A police report titled "Tulsa Area Gangs Summary 2007" showed that 17 out of 64 homicides in the city last year "involved victims and/or suspects that have some type of gang association." Hanley said that on average, approximately 20 percent of Tulsa's homicides involve suspects and/or victims who have ties to a gang.
In other violent crimes for the first 10 months of 2008, police reported 74 gang-related cases involving shooting with intent to kill, two gang-related cases of pointing a deadly weapon and 23 gang-related cases of assault with a deadly weapon.
In all of last year, police reported 97 cases of shooting with intent to kill, six incidents of pointing a deadly weapon and 30 cases of assault with a deadly weapon that were attributed to gang members, according to the 2007 gang summary report.
Many of the shootings and assaults are committed against rival gang members.
"If you are keeping yourself out of that lifestyle, the chances of having something happen to you are severely reduced," Larkin said. Much of the violence is "retaliation shootings," which occur when a gang member shoots someone in a rival gang because the person feels "disrespected," he said.
Police are seeing an increasing number of females joining gangs, he said. Female recruits function as "facilitators" because they often have jobs and can obtain homes more easily than male gang members with criminal records.
"They have the apartments and houses where gang members hide out," Larkin said.
Another trend is "hybrid gangs," which are two or more gangs working together, usually in some criminal activity.
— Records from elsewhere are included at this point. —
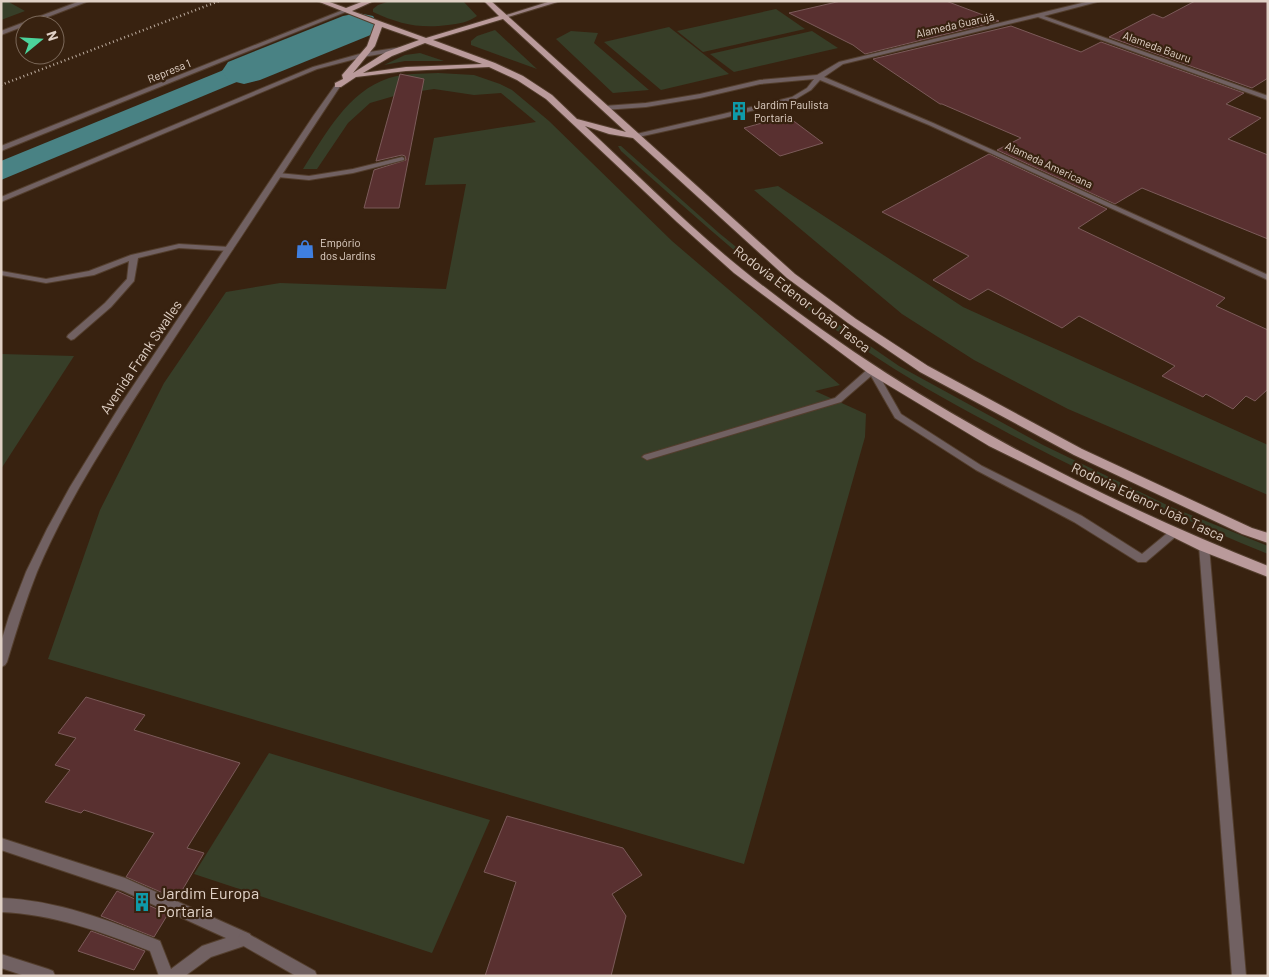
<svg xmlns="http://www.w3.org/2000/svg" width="1269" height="977" viewBox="0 0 1269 977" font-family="Barlow,sans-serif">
<rect width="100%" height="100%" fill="#382210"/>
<g fill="#373e28">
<polygon points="1,1 7,1 25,11 1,20"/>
<path d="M 390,1 L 463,1 L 477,16 C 469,22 458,24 448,25 C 420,29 399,24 373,12 L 373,9 L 378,5 Z"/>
<polygon points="776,9 805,29 703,52 677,31"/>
<polygon points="669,27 729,74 661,90 604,42"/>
<polygon points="495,30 537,69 471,45 471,41 477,36"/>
<polygon points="571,31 598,33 594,43 649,90 613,93 556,39"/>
<polygon points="812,31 838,48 734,72 710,54"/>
<polygon points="420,53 444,61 405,61 384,65 405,55"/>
<path d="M 438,73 L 474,75 L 500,84 L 512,90 L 549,121 L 672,241 L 840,385 L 815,391 L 866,414 L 865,437 L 744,864 L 48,659 L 100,510 L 164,383 L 226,292 L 280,283 L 446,289 L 466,184 L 425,185 L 434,138 L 536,122 L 501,93 L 474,95 L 434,89 L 401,94 L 370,103 L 348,123 L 317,169 L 303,169 C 326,134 347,92 389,78 C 404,73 422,74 438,73 Z"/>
<path d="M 618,146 L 621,146 L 719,233 L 762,268 L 812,306 L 899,366 L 1043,445 L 1171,507 L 1268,546 L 1268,554 C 1179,518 1091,477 1006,432 C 963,409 920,386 879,359 C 785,300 704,224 621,151 Z"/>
<polygon points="778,186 963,307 1268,445 1268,495 1068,409 974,360 902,314 754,190"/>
<polygon points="1,354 74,356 1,469"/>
<polygon points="269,753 490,820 432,953 194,874"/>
</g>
<polygon fill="#498284" points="326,28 343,38 1,180 1,161"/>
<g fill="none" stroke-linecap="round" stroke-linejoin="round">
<polygon fill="#498284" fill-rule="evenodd" points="358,13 373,16 379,25 373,34 260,80 244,84 228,80 222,71 228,62 343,16"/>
</g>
<g fill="#593030" stroke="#7b5a59">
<polygon points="841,1 946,1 999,21 865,54 853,45 789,13"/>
<polygon points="1195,1 1268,1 1268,78 1252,88 1109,37 1153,14 1163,18"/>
<polygon points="1011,26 1081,52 1101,42 1244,93 1226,104 1261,118 1228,139 1268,155 1268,239 1142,188 1115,204 997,150 1021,138 942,104 940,104 873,59"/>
<polygon points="400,74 424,79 399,208 364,208 374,170 406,160 405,156 402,155 376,161"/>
<polygon points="787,116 823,143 780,156 744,128"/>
<polygon points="989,154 1107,209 1078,228 1225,298 1216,306 1268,330 1268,389 1255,401 1246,396 1233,409 1206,394 1203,397 1162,376 1175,366 1079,316 1062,328 988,289 970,300 933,280 969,256 882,212"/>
<polygon points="86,697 145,715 134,730 240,763 187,848 204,853 177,899 126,877 154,833 84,810 81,813 45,802 70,770 55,765 76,738 58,733"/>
<polygon points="507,816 623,848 642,875 612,894 626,916 611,976 485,976 516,882 484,872"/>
<polygon points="117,891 168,914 154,937 101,916"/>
<polygon points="91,931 113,939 145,951 134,970 78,951"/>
</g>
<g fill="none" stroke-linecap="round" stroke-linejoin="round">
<g stroke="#533e2d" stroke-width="2">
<g id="lane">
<polygon points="402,157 404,158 404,160 353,173 309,180 278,177 274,175 278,173 309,176 353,169"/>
<polygon points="179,244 229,247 233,249 229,251 179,248 138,258 134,281 111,307 74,339 71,340 67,337 68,335 105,303 127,279 129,261 94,275 46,283 1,275 1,271 46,279 89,271 131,255"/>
<polygon points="872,367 876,370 901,414 982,466 1082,516 1142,554 1171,530 1179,530 1180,533 1146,562 1138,562 1074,522 976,470 895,418 871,376 841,402 647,460 642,457 644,455 835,398 869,368"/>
<polygon points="1204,542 1208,543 1209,546 1246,976 1232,976 1199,546 1200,543"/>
<path d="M 1,838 L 125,878 L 250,934 L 252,939 L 250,944 L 211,957 L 185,976 L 159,976 L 150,951 C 102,932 53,914 1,912 L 1,898 C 56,900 109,920 160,941 L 171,969 L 202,946 L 226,938 L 123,891 L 1,850 Z"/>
<polygon points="1,954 48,969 53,971 55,976 25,976 1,968"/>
</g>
</g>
<g stroke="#533e2d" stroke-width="2">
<g id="street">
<polygon points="80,1 89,1 1,35 1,31"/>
<polygon points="1090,1 1101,1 1044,16 1268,96 1268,100 1038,17 843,64 824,77 933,123 1268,275 1268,280 929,125 820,80 811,90 796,99 724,118 634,138 631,136 632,135 723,114 792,97 807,88 814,79 760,84 700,98 646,107 604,110 601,108 604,106 646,103 700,94 760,80 817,75 839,62"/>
<polygon points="343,10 348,11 1,151 1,146"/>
<polygon points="402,47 405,49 404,50 363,57 317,69 1,202 1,197 313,67 363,53"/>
<path d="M 338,83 L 341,85 C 288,165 236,245 183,325 C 131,405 74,484 37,572 C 25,602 16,632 7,662 L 5,665 L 1,667 L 1,642 L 9,616 L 26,572 L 47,529 L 70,487 L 121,404 L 314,115 L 336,84 Z"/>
<polygon points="245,932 315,971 317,976 296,976 240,944 238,939 240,934"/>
</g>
</g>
<g stroke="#533e2d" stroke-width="2">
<polygon id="secondary" points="551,1 561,1 505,18 500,17"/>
</g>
<g stroke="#533e2d" stroke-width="2">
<path id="primary" d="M 317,1 L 327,1 L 346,8 L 364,1 L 374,1 L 352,11 L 426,38 L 499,16 L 484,1 L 491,1 L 795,274 L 856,319 L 928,366 L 1082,449 L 1252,528 L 1268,533 L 1268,543 L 1242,534 L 1074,455 L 920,372 L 848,323 L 787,278 L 633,138 L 609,134 L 585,126 C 637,174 687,225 743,270 C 900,397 1081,491 1268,566 L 1268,577 L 1199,550 L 989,446 L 868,373 L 734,273 L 677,222 L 546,99 L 517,80 L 489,67 L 406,71 L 356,77 L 341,87 L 335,87 L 335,83 L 343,79 L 342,75 L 367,46 L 375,24 ZM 503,19 L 626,132 L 577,119 L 552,95 L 523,76 L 495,63 L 433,40 ZM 382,27 L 419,40 L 386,52 L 353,73 L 375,46 ZM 425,43 L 482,64 L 406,67 L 363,73 L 392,56 Z"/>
</g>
<use href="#lane" fill="#716162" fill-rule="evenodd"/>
<use href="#street" fill="#716162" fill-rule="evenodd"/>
<use href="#secondary" fill="#9a8182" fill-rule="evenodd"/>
<use href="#primary" fill="#ba9a9b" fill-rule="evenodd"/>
<polyline stroke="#beaea1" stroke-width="2.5" stroke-dasharray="1 3" stroke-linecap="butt" points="1,85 219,1"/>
</g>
<defs>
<g id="building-bare" transform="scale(1.5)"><path d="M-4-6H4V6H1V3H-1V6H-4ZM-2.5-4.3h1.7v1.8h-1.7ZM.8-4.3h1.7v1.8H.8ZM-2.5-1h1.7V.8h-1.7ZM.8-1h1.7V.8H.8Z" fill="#0f9aa8" stroke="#382210" stroke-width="2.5" paint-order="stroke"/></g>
<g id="shop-bare" transform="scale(1.5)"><path d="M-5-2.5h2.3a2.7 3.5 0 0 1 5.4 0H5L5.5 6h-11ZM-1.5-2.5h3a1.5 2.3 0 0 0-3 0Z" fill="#3f7fe0" stroke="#382210" stroke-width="2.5" paint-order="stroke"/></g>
</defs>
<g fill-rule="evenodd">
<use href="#building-bare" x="739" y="111"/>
<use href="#shop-bare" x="305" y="249"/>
<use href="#building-bare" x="142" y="902"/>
</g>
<g text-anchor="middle" stroke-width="4.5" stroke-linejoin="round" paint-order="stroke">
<g font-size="11" fill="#e0d1c6" stroke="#382210">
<text transform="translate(955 25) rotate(-13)" y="4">Alameda Guarujá</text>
<text transform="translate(1157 47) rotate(20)" y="4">Alameda Bauru</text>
<text transform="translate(169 71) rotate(-22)" y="4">Represa 1</text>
<text transform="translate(1049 165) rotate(25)" y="4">Alameda Americana</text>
</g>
<g font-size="11" fill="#e0d1c6" stroke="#382210" text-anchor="start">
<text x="754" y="109">Jardim Paulista<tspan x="754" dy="13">Portaria</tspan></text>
<text x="320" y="247">Empório<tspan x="320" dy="13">dos Jardins</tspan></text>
</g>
<g font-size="14" fill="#e0d1c6" stroke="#382210">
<text transform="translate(802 299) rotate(37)" y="5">Rodovia Edenor João Tasca</text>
<text transform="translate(141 357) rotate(-56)" y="5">Avenida Frank Swalles</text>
<text transform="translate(1148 502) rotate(25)" y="5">Rodovia Edenor João Tasca</text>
</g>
<g font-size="16" fill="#e0d1c6" stroke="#382210" text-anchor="start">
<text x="157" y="899">Jardim Europa<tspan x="157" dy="18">Portaria</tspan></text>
</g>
</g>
<rect width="1269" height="977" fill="none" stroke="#e0d1c6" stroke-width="5"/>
<g transform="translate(40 40) rotate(72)"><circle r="24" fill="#382210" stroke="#7b6859"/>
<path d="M0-4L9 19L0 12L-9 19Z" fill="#4cd39b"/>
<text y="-8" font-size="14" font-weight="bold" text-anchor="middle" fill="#e0d1c6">N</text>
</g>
</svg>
Parents can play an active role in preventing and combating much of the violence that is linked to gangs, Larkin said. "Parents need to take an interest in the kids' lives and set examples for them," he said. "The kids need to be pushed to participate in other activities, such as Boy Scouts and sports. These type of activities offer the kids something else to do besides being out on the streets with the gang."